The backup? It very much depends on what you will actually be logging in collectd, the more values you will be logging, the more space. It's not a huge amount, though, and it's gzipped on top. 20, 30, 40 kB, something like that.

hnyman · October 3, 2020, 6:35pm

It keeps separate data series for the different time periods. The shortest interval gets constantly overwritten, but its data gets summarised to next longer data series.

Hour, day, week, month, year are the data periods. (144 items in each)

hnyman · October 3, 2020, 6:42pm

Actually, 30 seconds is the default interval in LuCI stats.

Otherwise quite correct nice explanation.

takimata · October 3, 2020, 6:52pm

You are correct, I forgot that I set my collectd interval to 60 seconds and was going off the rrdtool dump output. Thanks.

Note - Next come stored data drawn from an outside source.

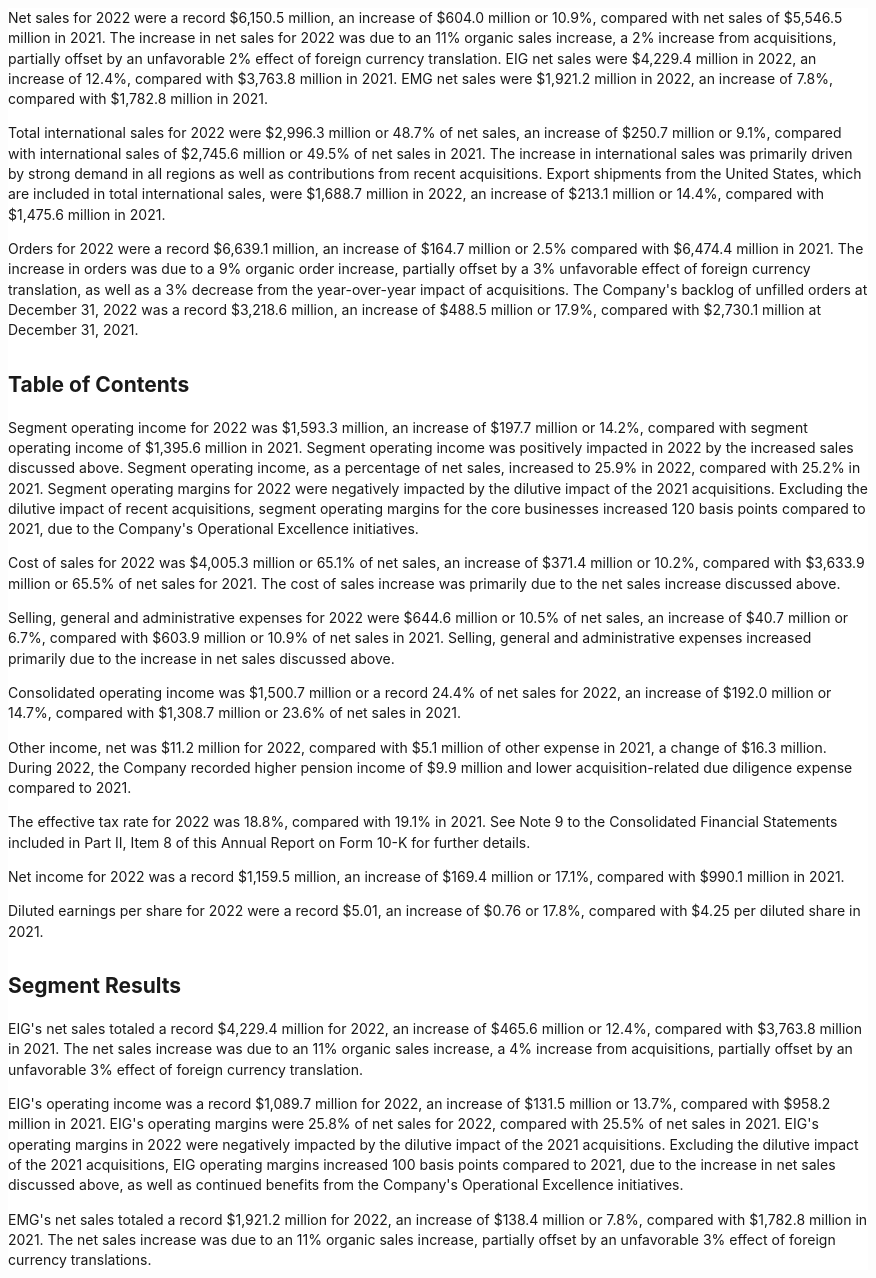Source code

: <p>Net sales for 2022 were a record $6,150.5 million, an increase of $604.0 million or 10.9%, compared with net sales of $5,546.5 million in 2021. The increase in net sales for 2022 was due to an 11% organic sales increase, a 2% increase from acquisitions, partially offset by an unfavorable 2% effect of foreign currency translation. EIG net sales were $4,229.4 million in 2022, an increase of 12.4%, compared with $3,763.8 million in 2021. EMG net sales were $1,921.2 million in 2022, an increase of 7.8%, compared with $1,782.8 million in 2021.</p>
<p>Total international sales for 2022 were $2,996.3 million or 48.7% of net sales, an increase of $250.7 million or 9.1%, compared with international sales of $2,745.6 million or 49.5% of net sales in 2021. The increase in international sales was primarily driven by strong demand in all regions as well as contributions from recent acquisitions. Export shipments from the United States, which are included in total international sales, were $1,688.7 million in 2022, an increase of $213.1 million or 14.4%, compared with $1,475.6 million in 2021.</p>
<p>Orders for 2022 were a record $6,639.1 million, an increase of $164.7 million or 2.5% compared with $6,474.4 million in 2021. The increase in orders was due to a 9% organic order increase, partially offset by a 3% unfavorable effect of foreign currency translation, as well as a 3% decrease from the year-over-year impact of acquisitions. The Company's backlog of unfilled orders at December 31, 2022 was a record $3,218.6 million, an increase of $488.5 million or 17.9%, compared with $2,730.1 million at December 31, 2021.</p>
<h2>Table of Contents</h2>
<p>Segment operating income for 2022 was $1,593.3 million, an increase of $197.7 million or 14.2%, compared with segment operating income of $1,395.6 million in 2021. Segment operating income was positively impacted in 2022 by the increased sales discussed above. Segment operating income, as a percentage of net sales, increased to 25.9% in 2022, compared with 25.2% in 2021. Segment operating margins for 2022 were negatively impacted by the dilutive impact of the 2021 acquisitions. Excluding the dilutive impact of recent acquisitions, segment operating margins for the core businesses increased 120 basis points compared to 2021, due to the Company's Operational Excellence initiatives.</p>
<p>Cost of sales for 2022 was $4,005.3 million or 65.1% of net sales, an increase of $371.4 million or 10.2%, compared with $3,633.9 million or 65.5% of net sales for 2021. The cost of sales increase was primarily due to the net sales increase discussed above.</p>
<p>Selling, general and administrative expenses for 2022 were $644.6 million or 10.5% of net sales, an increase of $40.7 million or 6.7%, compared with $603.9 million or 10.9% of net sales in 2021. Selling, general and administrative expenses increased primarily due to the increase in net sales discussed above.</p>
<p>Consolidated operating income was $1,500.7 million or a record 24.4% of net sales for 2022, an increase of $192.0 million or 14.7%, compared with $1,308.7 million or 23.6% of net sales in 2021.</p>
<p>Other income, net was $11.2 million for 2022, compared with $5.1 million of other expense in 2021, a change of $16.3 million. During 2022, the Company recorded higher pension income of $9.9 million and lower acquisition-related due diligence expense compared to 2021.</p>
<p>The effective tax rate for 2022 was 18.8%, compared with 19.1% in 2021. See Note 9 to the Consolidated Financial Statements included in Part II, Item 8 of this Annual Report on Form 10-K for further details.</p>
<p>Net income for 2022 was a record $1,159.5 million, an increase of $169.4 million or 17.1%, compared with $990.1 million in 2021.</p>
<p>Diluted earnings per share for 2022 were a record $5.01, an increase of $0.76 or 17.8%, compared with $4.25 per diluted share in 2021.</p>
<h2>Segment Results</h2>
<p>EIG's net sales totaled a record $4,229.4 million for 2022, an increase of $465.6 million or 12.4%, compared with $3,763.8 million in 2021. The net sales increase was due to an 11% organic sales increase, a 4% increase from acquisitions, partially offset by an unfavorable 3% effect of foreign currency translation.</p>
<p>EIG's operating income was a record $1,089.7 million for 2022, an increase of $131.5 million or 13.7%, compared with $958.2 million in 2021. EIG's operating margins were 25.8% of net sales for 2022, compared with 25.5% of net sales in 2021. EIG's operating margins in 2022 were negatively impacted by the dilutive impact of the 2021 acquisitions. Excluding the dilutive impact of the 2021 acquisitions, EIG operating margins increased 100 basis points compared to 2021, due to the increase in net sales discussed above, as well as continued benefits from the Company's Operational Excellence initiatives.</p>
<p>EMG's net sales totaled a record $1,921.2 million for 2022, an increase of $138.4 million or 7.8%, compared with $1,782.8 million in 2021. The net sales increase was due to an 11% organic sales increase, partially offset by an unfavorable 3% effect of foreign currency translations.</p>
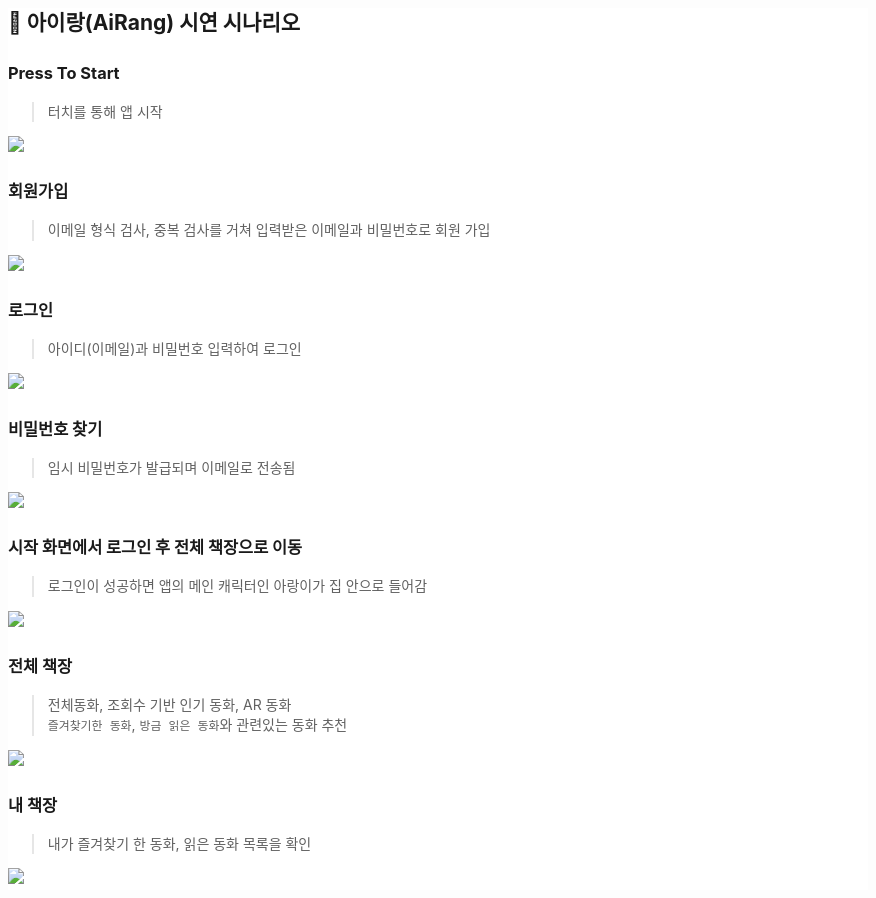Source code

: ## 👀 아이랑(AiRang) 시연 시나리오

### Press To Start
> 터치를 통해 앱 시작 

<div width="100%">
<img src="https://user-images.githubusercontent.com/33210124/202883610-6541a970-f532-4efa-b603-2659ba64a7e3.png" width="75%">
</div>

### 회원가입
> 이메일 형식 검사, 중복 검사를 거쳐 입력받은 이메일과 비밀번호로 회원 가입
<div width="100%">
<img src="https://user-images.githubusercontent.com/33210124/202883620-c8f5cb79-10a5-4a6e-aa73-9f757f238742.png" width="75%">
</div>

### 로그인
> 아이디(이메일)과 비밀번호 입력하여 로그인
<div width="100%">
<img src="https://user-images.githubusercontent.com/33210124/202883624-6ee47bbd-6ba5-45ff-9004-e5fe1aa6c8d8.png" width="75%">
</div>

### 비밀번호 찾기
>  임시 비밀번호가 발급되며 이메일로 전송됨
<div width="100%">
<img src="https://user-images.githubusercontent.com/33210124/202883627-c8243de0-f6fe-4a2a-8f5e-8aeb46808d2e.png" width="75%">
</div>

### 시작 화면에서 로그인 후 전체 책장으로 이동
> 로그인이 성공하면 앱의 메인 캐릭터인 아랑이가 집 안으로 들어감
<div width="100%">
<img src="https://user-images.githubusercontent.com/33210124/202885165-904d6d66-3556-4591-acb5-d139814a5c95.gif" width="75%">
</div>

### 전체 책장
> 전체동화, 조회수 기반 인기 동화, AR 동화  
> `즐겨찾기한 동화`, `방금 읽은 동화`와 관련있는 동화 추천
<div width="100%">
<img src="https://user-images.githubusercontent.com/33210124/202885146-8874c6be-8656-4fa3-959e-cd23ddeb0b99.gif" width="75%">
</div>

### 내 책장
> 내가 즐겨찾기 한 동화, 읽은 동화 목록을 확인
<div width="100%">
<img src="https://user-images.githubusercontent.com/33210124/202887419-18b3f770-f788-4b8d-bce7-957925bae5e7.gif" width="75%">
</div>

user674574 · October 3, 2020, 8:23pm

appreciate the help everyone

tmomas · October 4, 2020, 8:20am

Thumbs up for this attitude!

user674574 · October 4, 2020, 9:45am

I guess this is what decides this?

LoadPlugin rrdtool
<Plugin rrdtool>
        DataDir "/tmp/rrd"
        RRARows 144
        RRASingle true
        RRATimespan 3600
        RRATimespan 86400
        RRATimespan 604800
        RRATimespan 2678400
        RRATimespan 31622400

hnyman · October 4, 2020, 9:57am

Yep, that is the data scale.

That section also defines that there is at least 144 data points (rows) in each series. (It was only 100 points earlier, but I increased that to 144 in April to provide more granularity and to decrease the frequency of mis-selected "best data series for the period".)

There is a separate definition of the data interval, 30 seconds.

user674574 · October 4, 2020, 9:58am

are you the creator of collectd?
EDIT: Increasing this value will make the files bigger and give more details, thats it?

hnyman · October 4, 2020, 10:59am

No, but I maintain the collectd package in OpenWrt and also the LuCI stats app. And the definitions discussed here come from LuCI.

github.com/openwrt/luci

luci-app-statistics: modify default amount of data items in RRD

committed 06:43AM - 18 May 20 UTC

hnyman

+1 -1

Increase the default number of data items in the RRD database from 100 to 144. T…hat leads to better matching summarising/averaging moments between day & week and week & month at the averaging intervals: 30sec, 10min, 70 min, 5h10min, 2d13h Previous 100 led too easily to situations, where the longer period's more scarce data gets selected for displaying in the graph. That could happen if the longer period's last data point was stored more recently than the last data item in the originally required period. (E.g. if the last "week data item" was more recent than the last "day data item", the week data was used for the day chart.) (Note: this change only applies in a live router if the RRD database is empty. E.g after reboot or after emptying the RRD database dir.) Reference to discussion at #4065 Signed-off-by: Hannu Nyman <hannu.nyman@iki.fi>

So the increased amount increases granularity/details and helps to avoid picking the wrong data series in LuCI display. Read details from that commit message.

user674574 · October 5, 2020, 9:20am

Would setting it to like 300 be feasible/doable/reasonable?

hnyman · October 5, 2020, 9:45am

Sure.
The original "100" was defined years ago, when routers had really tiny RAM memories and flash size.

user674574 · October 6, 2020, 2:08pm

Great, thanks.
There is a file /etc/config/luci_statistics that also contain a bunch of settings, in there is:

config statistics 'collectd_rrdtool'
        option enable '1'
        option DataDir '/tmp/rrd'
        option RRARows '144'
        option RRASingle '1'
        option RRATimespans '1hour 1day 1week 1month 1year'

this also needs to be changed?
Thanks for great replies and work

EDIT: What would be the impact of changing:

config statistics 'collectd'
        option Interval '15'

to a lower value? The "RRARows" value would still only contain 144 datapoints, so there would be no harm in lowing the interval?